Alon Abisola Arisicate Ajoke Olajuwon, better known as Abi Olajuwon (born July 6, 1988) is a Nigerian-American basketball coach and former player. Currently, she is an assistant coach for Connecticut Sun in the WNBA.

Olajuwon is the daughter of former NBA center Hakeem Olajuwon. Her name, Abisola Olajuwon, means "born into wealth and loved by all".

Playing career

High school and college
Born in Houston, Texas, Olajuwon played varsity basketball for her Californian high school, Marlborough School, and helped her team win three consecutive Southern Section titles.  Olajuwon was a 2006 McDonald's All-American, and was one of the most prized recruits of the 2006 graduating high school class. She played college basketball at the University of Oklahoma, and ESPN basketball analyst Nancy Lieberman stated before the 2006–07 season that the addition of Olajuwon would help propel the Sooners into contention for the NCAA championship.

• _Supplied records_
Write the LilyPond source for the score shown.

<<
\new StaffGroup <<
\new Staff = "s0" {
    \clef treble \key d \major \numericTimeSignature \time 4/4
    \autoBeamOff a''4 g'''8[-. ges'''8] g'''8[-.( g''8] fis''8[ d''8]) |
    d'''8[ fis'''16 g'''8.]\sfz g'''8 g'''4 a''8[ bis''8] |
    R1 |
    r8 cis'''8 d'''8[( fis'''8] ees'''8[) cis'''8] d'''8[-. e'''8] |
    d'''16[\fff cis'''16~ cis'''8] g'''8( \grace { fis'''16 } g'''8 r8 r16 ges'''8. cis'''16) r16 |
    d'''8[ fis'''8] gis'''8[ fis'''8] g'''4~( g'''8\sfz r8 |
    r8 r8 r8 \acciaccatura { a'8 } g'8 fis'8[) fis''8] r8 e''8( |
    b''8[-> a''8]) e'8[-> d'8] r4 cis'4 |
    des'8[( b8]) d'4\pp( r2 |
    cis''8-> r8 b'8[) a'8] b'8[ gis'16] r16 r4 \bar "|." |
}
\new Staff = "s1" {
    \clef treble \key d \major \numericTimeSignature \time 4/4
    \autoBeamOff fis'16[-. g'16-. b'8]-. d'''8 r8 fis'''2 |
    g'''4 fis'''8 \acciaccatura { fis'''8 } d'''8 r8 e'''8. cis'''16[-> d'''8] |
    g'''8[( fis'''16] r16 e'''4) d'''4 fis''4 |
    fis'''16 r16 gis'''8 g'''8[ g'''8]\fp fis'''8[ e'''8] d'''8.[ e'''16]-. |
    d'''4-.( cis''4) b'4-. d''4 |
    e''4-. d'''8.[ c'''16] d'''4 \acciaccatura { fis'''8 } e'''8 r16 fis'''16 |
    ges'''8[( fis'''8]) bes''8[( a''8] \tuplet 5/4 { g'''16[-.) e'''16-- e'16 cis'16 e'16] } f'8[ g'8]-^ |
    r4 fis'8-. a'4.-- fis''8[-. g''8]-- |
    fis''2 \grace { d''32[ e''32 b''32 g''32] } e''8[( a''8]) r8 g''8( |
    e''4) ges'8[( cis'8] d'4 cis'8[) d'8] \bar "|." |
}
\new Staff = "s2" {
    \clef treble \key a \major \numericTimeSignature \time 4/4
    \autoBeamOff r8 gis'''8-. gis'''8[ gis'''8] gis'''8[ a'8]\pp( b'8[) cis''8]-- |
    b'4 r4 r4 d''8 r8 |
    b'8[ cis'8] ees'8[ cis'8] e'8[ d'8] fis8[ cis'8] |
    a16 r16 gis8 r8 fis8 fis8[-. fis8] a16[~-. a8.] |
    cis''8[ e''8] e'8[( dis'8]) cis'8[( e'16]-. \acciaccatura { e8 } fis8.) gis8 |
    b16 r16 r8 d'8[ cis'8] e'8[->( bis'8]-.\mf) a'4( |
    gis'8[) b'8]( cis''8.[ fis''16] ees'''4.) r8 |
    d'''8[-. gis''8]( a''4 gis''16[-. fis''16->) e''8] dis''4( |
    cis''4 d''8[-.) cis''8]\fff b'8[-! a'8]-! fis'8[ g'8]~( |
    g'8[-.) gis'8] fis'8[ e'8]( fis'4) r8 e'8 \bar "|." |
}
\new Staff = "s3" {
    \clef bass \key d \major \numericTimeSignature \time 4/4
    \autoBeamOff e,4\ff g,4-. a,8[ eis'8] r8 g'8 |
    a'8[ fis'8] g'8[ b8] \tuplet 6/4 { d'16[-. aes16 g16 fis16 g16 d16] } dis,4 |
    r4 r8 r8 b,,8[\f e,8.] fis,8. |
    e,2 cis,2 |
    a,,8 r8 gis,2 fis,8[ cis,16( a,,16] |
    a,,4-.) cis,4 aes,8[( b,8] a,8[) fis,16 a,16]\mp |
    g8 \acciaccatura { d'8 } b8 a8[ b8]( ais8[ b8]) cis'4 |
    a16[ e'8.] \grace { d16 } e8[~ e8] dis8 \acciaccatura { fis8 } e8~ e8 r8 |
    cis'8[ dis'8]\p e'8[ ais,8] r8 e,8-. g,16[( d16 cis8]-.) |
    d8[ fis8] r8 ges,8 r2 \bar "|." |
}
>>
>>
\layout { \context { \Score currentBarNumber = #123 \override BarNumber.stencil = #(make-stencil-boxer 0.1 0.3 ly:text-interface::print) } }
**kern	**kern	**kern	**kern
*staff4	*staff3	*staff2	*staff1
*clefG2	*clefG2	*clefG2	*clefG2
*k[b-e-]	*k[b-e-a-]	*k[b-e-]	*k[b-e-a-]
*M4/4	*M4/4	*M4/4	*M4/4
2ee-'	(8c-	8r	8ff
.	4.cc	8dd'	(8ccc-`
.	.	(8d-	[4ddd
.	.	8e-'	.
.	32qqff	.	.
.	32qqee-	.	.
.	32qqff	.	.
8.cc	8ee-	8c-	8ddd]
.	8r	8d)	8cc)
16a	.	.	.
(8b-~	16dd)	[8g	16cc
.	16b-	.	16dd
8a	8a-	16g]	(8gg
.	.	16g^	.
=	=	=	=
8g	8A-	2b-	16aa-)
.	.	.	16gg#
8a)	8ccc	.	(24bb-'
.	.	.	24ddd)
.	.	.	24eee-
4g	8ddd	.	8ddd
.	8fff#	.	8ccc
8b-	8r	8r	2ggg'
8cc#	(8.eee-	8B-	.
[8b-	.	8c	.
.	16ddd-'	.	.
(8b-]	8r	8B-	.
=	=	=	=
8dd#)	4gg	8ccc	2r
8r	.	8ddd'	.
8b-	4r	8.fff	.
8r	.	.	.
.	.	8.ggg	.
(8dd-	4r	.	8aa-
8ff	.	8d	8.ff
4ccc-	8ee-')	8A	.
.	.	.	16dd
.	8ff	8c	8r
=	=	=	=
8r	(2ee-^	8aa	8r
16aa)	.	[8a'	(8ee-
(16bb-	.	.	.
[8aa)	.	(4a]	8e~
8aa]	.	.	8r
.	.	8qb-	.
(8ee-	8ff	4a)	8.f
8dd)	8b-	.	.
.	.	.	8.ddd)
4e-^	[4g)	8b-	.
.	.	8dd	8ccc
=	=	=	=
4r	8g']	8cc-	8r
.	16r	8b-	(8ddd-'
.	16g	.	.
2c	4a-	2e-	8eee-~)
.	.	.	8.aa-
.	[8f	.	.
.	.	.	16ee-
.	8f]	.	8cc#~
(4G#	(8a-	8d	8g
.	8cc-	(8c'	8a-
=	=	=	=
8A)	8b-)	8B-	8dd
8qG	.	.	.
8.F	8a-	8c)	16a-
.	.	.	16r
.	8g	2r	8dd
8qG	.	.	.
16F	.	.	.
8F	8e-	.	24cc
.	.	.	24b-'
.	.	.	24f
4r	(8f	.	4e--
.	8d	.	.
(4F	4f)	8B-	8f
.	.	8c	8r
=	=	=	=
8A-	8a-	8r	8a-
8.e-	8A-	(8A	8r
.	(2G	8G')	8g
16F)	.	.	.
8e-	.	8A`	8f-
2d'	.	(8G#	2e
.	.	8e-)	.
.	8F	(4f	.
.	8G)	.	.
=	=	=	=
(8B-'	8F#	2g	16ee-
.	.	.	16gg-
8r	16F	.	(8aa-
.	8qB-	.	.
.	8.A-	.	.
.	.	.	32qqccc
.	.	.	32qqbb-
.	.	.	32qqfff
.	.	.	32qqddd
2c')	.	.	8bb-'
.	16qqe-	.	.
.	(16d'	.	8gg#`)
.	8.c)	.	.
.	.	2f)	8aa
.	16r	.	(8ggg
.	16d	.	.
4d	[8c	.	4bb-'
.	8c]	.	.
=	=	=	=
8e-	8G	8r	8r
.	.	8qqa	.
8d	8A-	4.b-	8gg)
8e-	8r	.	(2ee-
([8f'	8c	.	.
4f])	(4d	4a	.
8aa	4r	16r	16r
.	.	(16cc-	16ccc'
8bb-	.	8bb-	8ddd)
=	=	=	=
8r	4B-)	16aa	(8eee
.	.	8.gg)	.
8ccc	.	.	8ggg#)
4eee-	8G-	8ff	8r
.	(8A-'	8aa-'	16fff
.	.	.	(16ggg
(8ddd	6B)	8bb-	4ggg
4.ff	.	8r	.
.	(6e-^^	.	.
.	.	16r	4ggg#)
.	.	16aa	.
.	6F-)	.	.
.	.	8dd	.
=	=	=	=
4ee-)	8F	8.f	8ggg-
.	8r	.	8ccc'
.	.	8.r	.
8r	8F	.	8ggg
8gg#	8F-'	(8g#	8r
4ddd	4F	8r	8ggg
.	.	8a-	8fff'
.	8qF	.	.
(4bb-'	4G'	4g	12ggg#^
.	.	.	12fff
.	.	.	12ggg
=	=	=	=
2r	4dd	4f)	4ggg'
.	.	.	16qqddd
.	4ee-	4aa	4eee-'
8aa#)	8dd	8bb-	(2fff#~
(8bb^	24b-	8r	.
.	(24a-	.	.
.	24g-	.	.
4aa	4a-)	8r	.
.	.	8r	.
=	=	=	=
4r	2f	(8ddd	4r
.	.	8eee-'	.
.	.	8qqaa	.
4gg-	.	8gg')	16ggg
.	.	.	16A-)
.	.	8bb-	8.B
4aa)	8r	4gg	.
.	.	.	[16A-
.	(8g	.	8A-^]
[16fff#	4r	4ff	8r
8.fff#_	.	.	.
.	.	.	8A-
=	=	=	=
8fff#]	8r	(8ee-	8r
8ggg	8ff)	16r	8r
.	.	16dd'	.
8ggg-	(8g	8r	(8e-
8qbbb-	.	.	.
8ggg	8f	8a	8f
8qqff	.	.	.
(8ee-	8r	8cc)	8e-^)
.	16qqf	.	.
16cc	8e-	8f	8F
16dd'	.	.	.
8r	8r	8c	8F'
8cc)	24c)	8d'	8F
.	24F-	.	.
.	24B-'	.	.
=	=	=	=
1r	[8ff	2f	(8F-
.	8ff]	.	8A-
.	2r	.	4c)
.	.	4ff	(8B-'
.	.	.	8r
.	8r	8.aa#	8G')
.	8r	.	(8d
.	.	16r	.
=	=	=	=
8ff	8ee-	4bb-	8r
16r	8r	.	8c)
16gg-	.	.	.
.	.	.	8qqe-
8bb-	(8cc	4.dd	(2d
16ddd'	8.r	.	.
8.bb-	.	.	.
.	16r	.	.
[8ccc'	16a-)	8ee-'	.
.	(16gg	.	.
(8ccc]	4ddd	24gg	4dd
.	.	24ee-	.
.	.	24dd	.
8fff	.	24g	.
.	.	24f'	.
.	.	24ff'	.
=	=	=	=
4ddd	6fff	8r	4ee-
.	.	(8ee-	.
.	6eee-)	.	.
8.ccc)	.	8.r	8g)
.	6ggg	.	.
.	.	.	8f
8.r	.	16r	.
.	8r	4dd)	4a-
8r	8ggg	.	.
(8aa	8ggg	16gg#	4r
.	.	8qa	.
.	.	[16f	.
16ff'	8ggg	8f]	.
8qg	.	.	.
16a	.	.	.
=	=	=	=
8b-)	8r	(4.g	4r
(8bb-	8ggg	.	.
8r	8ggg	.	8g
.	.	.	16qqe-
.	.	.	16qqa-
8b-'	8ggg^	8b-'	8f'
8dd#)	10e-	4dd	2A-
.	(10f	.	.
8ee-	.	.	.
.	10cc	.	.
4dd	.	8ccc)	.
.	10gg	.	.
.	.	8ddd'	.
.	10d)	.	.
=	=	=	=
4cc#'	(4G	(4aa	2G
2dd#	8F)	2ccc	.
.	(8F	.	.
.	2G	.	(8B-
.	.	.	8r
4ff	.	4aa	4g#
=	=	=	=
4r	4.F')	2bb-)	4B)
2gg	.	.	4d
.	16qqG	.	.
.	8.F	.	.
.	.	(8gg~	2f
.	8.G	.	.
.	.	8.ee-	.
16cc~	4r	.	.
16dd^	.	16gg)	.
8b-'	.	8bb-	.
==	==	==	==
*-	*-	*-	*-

• _Task to carry out_
Write out the Abi Olajuwon biography word for word, from "Alon Abisola Arisicate" up to and including "in the WNBA.".

• _Exercise answer_
Alon Abisola Arisicate Ajoke Olajuwon, better known as Abi Olajuwon (born July 6, 1988) is a Nigerian-American basketball coach and former player. Currently, she is an assistant coach for Connecticut Sun in the WNBA.